Her right leg was amputated above the knee at 13 months, and part of her left leg was removed just after her fourth birthday.

Amaya has had 16 surgeries and, as she has grown, has been fitted with 22 different sets of prosthetic limbs.

“I started playing basketball when I was four years old after my left foot was amputated,” Amaya said. “I started off with learning how to dribble and that’s when I knew basketball was for me. I would always watch the older kids play and watch their movements and what they did with their legs - to see how I could accomplish it. I never doubt myself with anything I do but when I play basketball I know I’m definitely doing something right.”

Amaya was determined to live a normal life, and with the support of her family -- father Michael, a New York City police officer, and her sister Shelby -- she has done just that.

“My parents never drew a line,” Amaya said. “It was always whatever you want to do we’ll support you. Karate, dance, swimming, basketball – I was never limited to anything – there were no restrictions. It was all there for me.”

Shelby, who is five years older than Amaya, said she has always been protective of her little sister while at the same time learning from her.

“I would get upset with certain things,” Shelby said, “and she’d show me why it wasn’t such a big deal. I would sit back and watch her just embrace who she is and what she is and be totally at peace with it.

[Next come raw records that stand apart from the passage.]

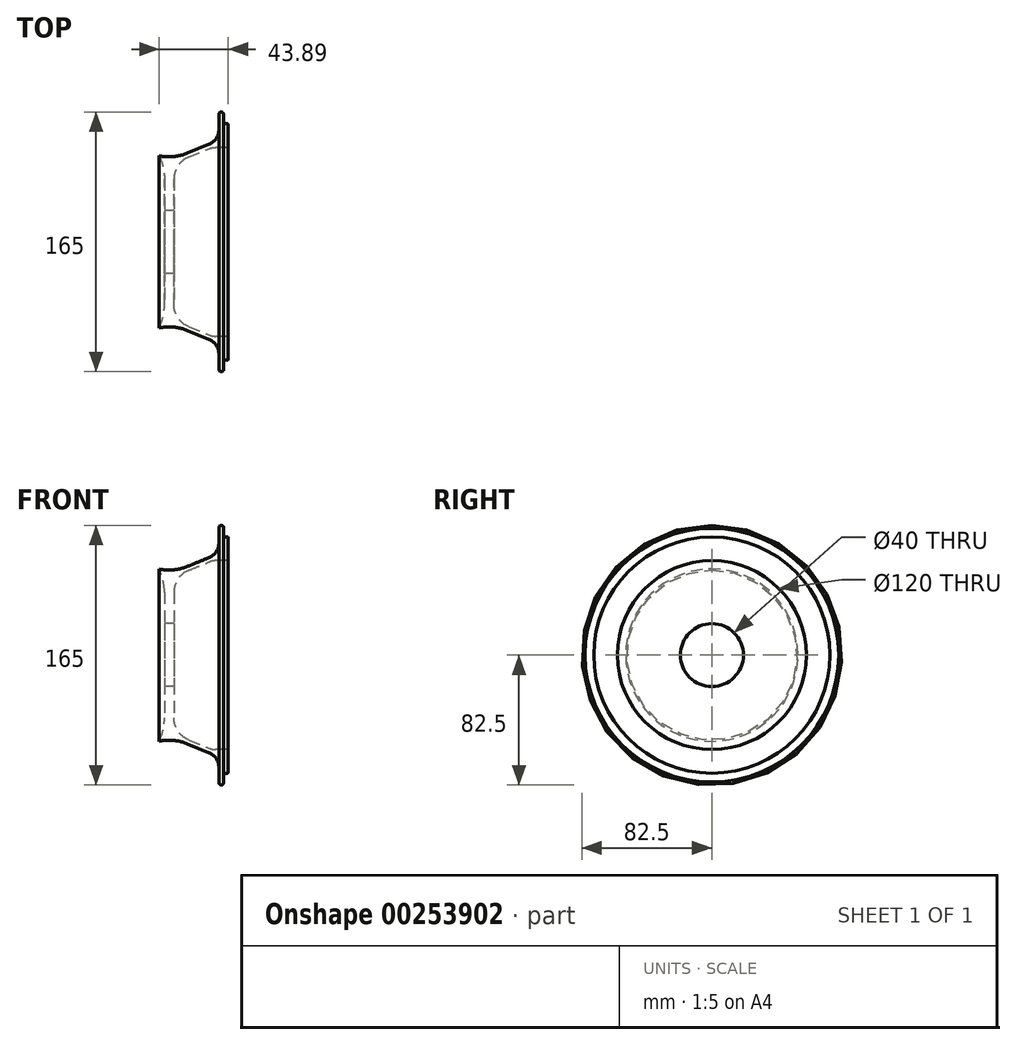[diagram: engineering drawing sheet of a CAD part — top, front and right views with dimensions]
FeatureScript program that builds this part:
annotation { "Feature Type Name" : "Feature", "Feature Type Description" : "" }
export const myFeature = defineFeature(function(context is Context, id is Id, definition is map)
    precondition{}
    {
        {
            var Q0;
            Q0=qCreatedBy(makeId("Front.planeOp"),FACE);
            var sketch = newSketch(context, id + "F0", { "sketchPlane" : qUnion([Q0])});
            skLineSegment(sketch, "E0", {"start": v(37.5, 75) * mm, "end": v(37.5, 60) * mm});
            skLineSegment(sketch, "E1", {"start": v(-37.5, 77.99) * mm, "end": v(-37.5, 81) * mm});
            skLineSegment(sketch, "E2", {"start": v(-32.8, 0) * mm, "end": v(49.68, 0) * mm, "construction": true});
            skLineSegment(sketch, "E3", {"start": v(-34.5, 81) * mm, "end": v(-34.5, 77.99) * mm});
            skLineSegment(sketch, "E4", {"start": v(34.5, 75) * mm, "end": v(37.5, 75) * mm});
            skLineSegment(sketch, "E5", {"start": v(34.5, 80.56) * mm, "end": v(34.5, 75) * mm});
            skLineSegment(sketch, "E6", {"start": v(29.46, 60) * mm, "end": v(37.5, 60) * mm});
            skLineSegment(sketch, "E7", {"start": v(3, 20) * mm, "end": v(3, 39.92) * mm});
            skLineSegment(sketch, "E8", {"start": v(12.33, 53.8) * mm, "end": v(25.68, 59.26) * mm});
            skPoint(sketch, "E9.orphan", {"position": v(37.5, 20) * mm});
            skLineSegment(sketch, "E10", {"start": v(0, -41.77) * mm, "end": v(0, 151.1) * mm, "construction": true});
            skPoint(sketch, "E11.visualSharp", {"position": v(3, 50) * mm});
            skArc(sketch, "E11.filletArc", {"start": v(12.33, 53.8) * mm, "mid": v(5.55, 48.29) * mm, "end": v(3, 39.92) * mm});
            skArc(sketch, "E12", {"start": v(-34.5, 81) * mm, "mid": v(-36, 82.5) * mm, "end": v(-37.5, 81) * mm});
            skPoint(sketch, "E12.third.point", {"position": v(-34.5, 81) * mm});
            skArc(sketch, "E13", {"start": v(34.5, 80.56) * mm, "mid": v(33.29, 82.48) * mm, "end": v(31.57, 81) * mm});
            skPoint(sketch, "E13.first.point", {"position": v(31.57, 81) * mm});
            skPoint(sketch, "E13.third.point", {"position": v(34.5, 80.56) * mm});
            skPoint(sketch, "E14.visualSharp", {"position": v(27.5, 60) * mm});
            skArc(sketch, "E14.filletArc", {"start": v(29.46, 60) * mm, "mid": v(27.54, 59.81) * mm, "end": v(25.68, 59.26) * mm});
            skLineSegment(sketch, "E15.1", {"start": v(0, 20) * mm, "end": v(0, 39.92) * mm});
            skLineSegment(sketch, "E16", {"start": v(31.57, 81) * mm, "end": v(31.57, 71.22) * mm});
            skPoint(sketch, "E17.third.point", {"position": v(13.53, 77.63) * mm});
            skLineSegment(sketch, "E18", {"start": v(11.34, 56.25) * mm, "end": v(25.34, 61.96) * mm});
            skArc(sketch, "E19.filletArc", {"start": v(25.34, 61.96) * mm, "mid": v(29.87, 65.64) * mm, "end": v(31.57, 71.22) * mm});
            skLineSegment(sketch, "E20", {"start": v(3, 20) * mm, "end": v(-3, 20) * mm});
            skPoint(sketch, "E21.visualSharp", {"position": v(-34.5, 74.99) * mm});
            skArc(sketch, "E21.filletArc", {"start": v(-34.5, 77.99) * mm, "mid": v(-33.71, 75.96) * mm, "end": v(-31.76, 75) * mm});
            skLineSegment(sketch, "E22.MirrorCS", {"start": v(-3, 20) * mm, "end": v(-3, 39.92) * mm});
            skArc(sketch, "E23", {"start": v(-11.34, 56.25) * mm, "mid": v(0, 54.02) * mm, "end": v(11.34, 56.25) * mm});
            skLineSegment(sketch, "E24", {"start": v(-31.76, 75) * mm, "end": v(-23.8, 74.3) * mm});
            skLineSegment(sketch, "E25.0", {"start": v(-32.02, 72.01) * mm, "end": v(-24.05, 71.31) * mm});
            skArc(sketch, "E25.1", {"start": v(-37.5, 77.99) * mm, "mid": v(-35.92, 73.94) * mm, "end": v(-32.02, 72.01) * mm});
            skArc(sketch, "E26", {"start": v(-3, 39.92) * mm, "mid": v(-8.75, 58.82) * mm, "end": v(-24.05, 71.31) * mm});
            skSolve(sketch);
        }
        {
            var Q0;
            Q0=makeQuery(id+"F0.imprint","IMPRINT",FACE,{"disambiguationData":[TD([[makeQuery(id+"F0.imprint","IMPRINT",EDGE,{"derivedFrom":sQuery(id+"F0.wireOp",EDGE,"vTGPbQuT-UWjS-oDgN-kqJf-HbyeZJuy5uQA")}),-1.0]])]});
            var Q1;
            Q1=makeQuery(id+"F0.imprint","IMPRINT",FACE,{"disambiguationData":[TD([[makeQuery(id+"F0.imprint","IMPRINT",EDGE,{"derivedFrom":sQuery(id+"F0.wireOp",EDGE,"E0")}),-1.0]])]});
            var Q2;
            Q2=sQuery(id+"F0.wireOp",EDGE,"E2");
            revolve(context, id + "F1", {"entities" : qUnion([Q0, Q1]), "axis" : qUnion([Q2]), "revolveType" : RevolveType.FULL});
        }
        {
            var Q0;
            Q0=makeQuery(id+"F1.opRevolve","SWEPT_EDGE",EDGE,{"disambiguationData":[OSD([sQuery(id+"F0.wireOp",EDGE,"E0"),sQuery(id+"F0.wireOp",EDGE,"E6")])]});
            var Q1;
            Q1=makeQuery(id+"F1.opRevolve","SWEPT_EDGE",EDGE,{"disambiguationData":[OSD([sQuery(id+"F0.wireOp",EDGE,"E0"),sQuery(id+"F0.wireOp",EDGE,"E4")])]});
            fillet(context, id + "F2", {"entities" : qUnion([Q0, Q1]), "radius" : .5 * mm, "tangentPropagation" : true, "allowEdgeOverflow" : false});
        }
    });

She had so much more confidence than I did growing up. You couldn’t measure how much love I have for her -- she inspires me every day.”

MOTIVATING TEAMMATE

To play basketball at the varsity level, Amaya would need more than just confidence and determination.

Three years ago, the family met Abe Mathews of Albertson, a certified specialist in prosthetics and orthotics. Mathews fitted her with a C-Leg prosthetic - a leg with a computer -- and a microprocessor knee that allows her to recover quickly if she stumbles during lateral movements.

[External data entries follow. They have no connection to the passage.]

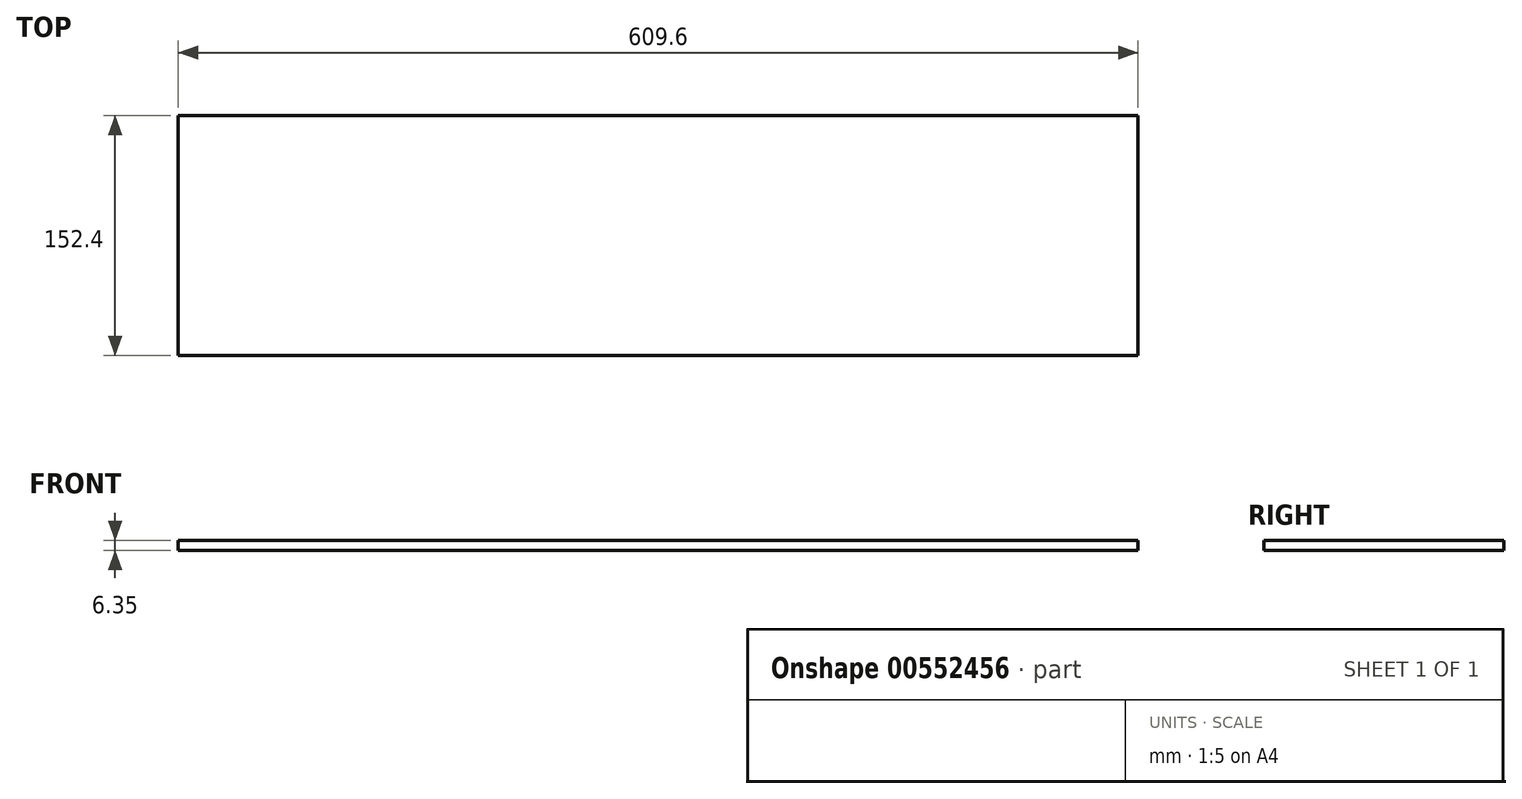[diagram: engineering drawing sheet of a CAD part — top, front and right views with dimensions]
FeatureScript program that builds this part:
annotation { "Feature Type Name" : "Feature", "Feature Type Description" : "" }
export const myFeature = defineFeature(function(context is Context, id is Id, definition is map)
    precondition{}
    {
        {
            var Q0;
            Q0=qCreatedBy(makeId("Front.planeOp"),FACE);
            var sketch = newSketch(context, id + "F0", { "sketchPlane" : qUnion([Q0])});
            skLineSegment(sketch, "E0.bottom", {"start": v(0, 0) * mm, "end": v(609.6, 0) * mm});
            skLineSegment(sketch, "E0.top", {"start": v(0, 6.35) * mm, "end": v(609.6, 6.35) * mm});
            skLineSegment(sketch, "E0.left", {"start": v(0, 0) * mm, "end": v(0, 6.35) * mm});
            skLineSegment(sketch, "E0.right", {"start": v(609.6, 0) * mm, "end": v(609.6, 6.35) * mm});
            skSolve(sketch);
        }
        {
            var Q0;
            Q0 = qSketchRegion(id + "F0", true);
            extrude(context, id + "F1", {"entities" : qUnion([Q0]), "depth" : 152.4 * mm, "offsetDistance" : 25.4 * mm});
        }
    });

The new prosthetic gave her better movement and helped her master everyday life more confidently - and play basketball at the higher level.

“She was ready to navigate much more easily,” Mathews said. “The new leg would allow her to go from walking to running, and in a step she’s able to accelerate. The microprocessor calculates her gait pattern at 100 times per second to prevent falls.”

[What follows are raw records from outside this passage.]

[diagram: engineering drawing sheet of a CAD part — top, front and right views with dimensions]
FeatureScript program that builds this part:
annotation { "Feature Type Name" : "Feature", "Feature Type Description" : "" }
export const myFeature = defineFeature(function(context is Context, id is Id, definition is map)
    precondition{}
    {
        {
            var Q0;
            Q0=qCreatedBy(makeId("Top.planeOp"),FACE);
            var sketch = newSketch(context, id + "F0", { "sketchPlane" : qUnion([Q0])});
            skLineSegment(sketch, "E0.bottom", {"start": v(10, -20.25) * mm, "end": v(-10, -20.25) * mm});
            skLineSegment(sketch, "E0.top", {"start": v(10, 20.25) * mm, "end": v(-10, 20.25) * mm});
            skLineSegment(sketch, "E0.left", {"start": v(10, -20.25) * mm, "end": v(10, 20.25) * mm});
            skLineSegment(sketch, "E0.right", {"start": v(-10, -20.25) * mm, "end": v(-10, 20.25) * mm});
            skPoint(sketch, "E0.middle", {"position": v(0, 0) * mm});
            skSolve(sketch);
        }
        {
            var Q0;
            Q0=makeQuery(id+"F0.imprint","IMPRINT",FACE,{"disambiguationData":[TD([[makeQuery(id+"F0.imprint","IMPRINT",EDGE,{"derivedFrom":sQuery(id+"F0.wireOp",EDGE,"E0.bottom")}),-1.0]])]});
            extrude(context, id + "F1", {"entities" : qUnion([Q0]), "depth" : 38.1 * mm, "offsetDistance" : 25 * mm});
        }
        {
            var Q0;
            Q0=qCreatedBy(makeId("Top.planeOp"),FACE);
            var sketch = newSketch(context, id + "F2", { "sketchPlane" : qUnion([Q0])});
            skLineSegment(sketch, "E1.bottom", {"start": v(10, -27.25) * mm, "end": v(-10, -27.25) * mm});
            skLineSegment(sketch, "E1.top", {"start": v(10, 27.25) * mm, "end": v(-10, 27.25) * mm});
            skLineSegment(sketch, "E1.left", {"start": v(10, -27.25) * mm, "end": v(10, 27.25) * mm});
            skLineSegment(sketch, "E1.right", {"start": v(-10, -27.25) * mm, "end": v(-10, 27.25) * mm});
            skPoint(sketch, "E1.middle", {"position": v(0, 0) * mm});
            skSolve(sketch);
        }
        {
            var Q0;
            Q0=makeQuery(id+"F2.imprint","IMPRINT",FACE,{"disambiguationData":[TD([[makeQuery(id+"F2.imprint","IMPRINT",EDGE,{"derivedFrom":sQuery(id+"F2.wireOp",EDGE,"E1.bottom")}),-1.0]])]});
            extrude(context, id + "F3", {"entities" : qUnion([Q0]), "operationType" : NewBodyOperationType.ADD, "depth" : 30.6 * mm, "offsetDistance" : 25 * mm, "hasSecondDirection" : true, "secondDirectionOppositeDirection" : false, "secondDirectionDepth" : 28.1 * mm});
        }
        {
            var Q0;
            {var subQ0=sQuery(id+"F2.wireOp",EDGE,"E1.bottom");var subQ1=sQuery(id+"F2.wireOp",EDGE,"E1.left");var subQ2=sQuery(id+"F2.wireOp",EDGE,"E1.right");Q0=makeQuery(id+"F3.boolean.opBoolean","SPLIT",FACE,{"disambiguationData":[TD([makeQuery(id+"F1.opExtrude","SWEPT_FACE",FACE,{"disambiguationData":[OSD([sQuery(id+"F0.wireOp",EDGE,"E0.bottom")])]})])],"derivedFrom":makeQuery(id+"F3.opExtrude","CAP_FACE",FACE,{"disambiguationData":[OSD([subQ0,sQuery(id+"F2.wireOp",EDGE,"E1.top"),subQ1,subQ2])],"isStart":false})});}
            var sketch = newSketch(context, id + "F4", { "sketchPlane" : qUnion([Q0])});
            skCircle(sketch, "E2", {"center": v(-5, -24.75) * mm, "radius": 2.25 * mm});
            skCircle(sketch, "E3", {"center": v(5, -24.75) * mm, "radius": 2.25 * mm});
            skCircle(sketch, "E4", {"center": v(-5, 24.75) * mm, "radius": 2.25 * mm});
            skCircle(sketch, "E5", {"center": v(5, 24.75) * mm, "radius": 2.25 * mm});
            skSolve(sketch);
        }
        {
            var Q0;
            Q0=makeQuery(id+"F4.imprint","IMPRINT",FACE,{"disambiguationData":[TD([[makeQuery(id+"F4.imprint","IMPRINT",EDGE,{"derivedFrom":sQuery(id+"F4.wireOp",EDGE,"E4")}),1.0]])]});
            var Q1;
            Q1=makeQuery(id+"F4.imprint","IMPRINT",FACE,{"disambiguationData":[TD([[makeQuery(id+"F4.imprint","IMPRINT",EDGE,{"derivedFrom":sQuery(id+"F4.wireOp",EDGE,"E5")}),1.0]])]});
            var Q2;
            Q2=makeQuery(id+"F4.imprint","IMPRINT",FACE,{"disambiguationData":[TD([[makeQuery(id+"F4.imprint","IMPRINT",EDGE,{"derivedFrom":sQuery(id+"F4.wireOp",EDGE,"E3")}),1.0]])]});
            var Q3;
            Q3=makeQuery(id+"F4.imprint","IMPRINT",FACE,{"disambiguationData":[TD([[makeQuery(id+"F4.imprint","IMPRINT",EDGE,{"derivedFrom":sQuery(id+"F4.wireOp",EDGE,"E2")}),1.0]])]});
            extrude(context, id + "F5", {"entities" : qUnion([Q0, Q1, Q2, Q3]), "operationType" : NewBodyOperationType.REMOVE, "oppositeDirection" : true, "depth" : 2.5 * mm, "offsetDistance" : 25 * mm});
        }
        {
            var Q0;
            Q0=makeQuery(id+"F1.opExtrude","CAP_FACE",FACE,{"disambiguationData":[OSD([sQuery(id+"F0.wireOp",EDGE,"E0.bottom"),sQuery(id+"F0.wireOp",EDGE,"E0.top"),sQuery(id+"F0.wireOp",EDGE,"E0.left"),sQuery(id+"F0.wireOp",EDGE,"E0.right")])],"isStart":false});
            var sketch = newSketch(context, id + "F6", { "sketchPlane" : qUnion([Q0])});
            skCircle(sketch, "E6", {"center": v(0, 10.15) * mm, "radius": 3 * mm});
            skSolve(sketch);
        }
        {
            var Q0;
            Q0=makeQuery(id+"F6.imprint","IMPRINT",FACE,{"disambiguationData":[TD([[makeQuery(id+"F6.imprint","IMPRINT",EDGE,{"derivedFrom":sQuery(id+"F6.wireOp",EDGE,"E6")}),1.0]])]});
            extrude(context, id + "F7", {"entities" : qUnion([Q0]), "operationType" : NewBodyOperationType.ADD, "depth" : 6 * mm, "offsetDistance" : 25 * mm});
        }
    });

With the help of her new prosthetics, Amaya was able to make the Copiague varsity team in November.

“We have a mandatory three-day tryout,” Copiague girls basketball coach Carole Olsen said. “Amaya was able to hold her own in all the skills sessions.

"What she brings, it's unparalleled,” Olsen said. "When kids are feeling tired or they have a headache, she'll say, 'Well, I have no legs, get out there and play.' It makes everyone else work harder.”

Twelve days after making that first basket against Lindenhurst, Amaya hit two more three-pointers in a win over Riverhead. She finished the season with nine points.  The 16-5 Eagles were eliminated from the Suffolk County playoffs after a 55-53 loss to Commack on Wednesday.

“Amaya has an amazing outlook on life,” teammate Faith McCombs said. “She’s determined to prove she can do things that people said she’d never do. I love being around her because she’s got such a positive outlook on everything. She has a wonderful spirit. The team loves her.”

JUST A NORMAL KID

Amaya’s immediate goals are to pass the test for her driving permit and apply to a college to become a physical education teacher. This, her junior year, has been loaded with achievements and dreams come true. Her grades have climbed into the B+ range with college a year away.

“I think about the future and I have long term goals,” she said. “Imagine me, a phys-ed teacher? You can do anything you put your mind to as long as it’s the right time.”

Jonathan Krawchuk, an assistant principal at Copiague High School, marvels at Amaya’s fortitude.

“I can count on one hand the number of bad days she’s had,” he said. “I’ve never seen anything quite like her. She’s the most positive individual and that certainly rubs off on others in our building from students to administrators. She moves in the mainstream in our halls and melds right in with everyone.”

And just maybe, sets an example along the way.

"I'm only 17," Amaya said with a big smile, "there's so much more for me. 

"I'm more than just my legs. I am Amaya.”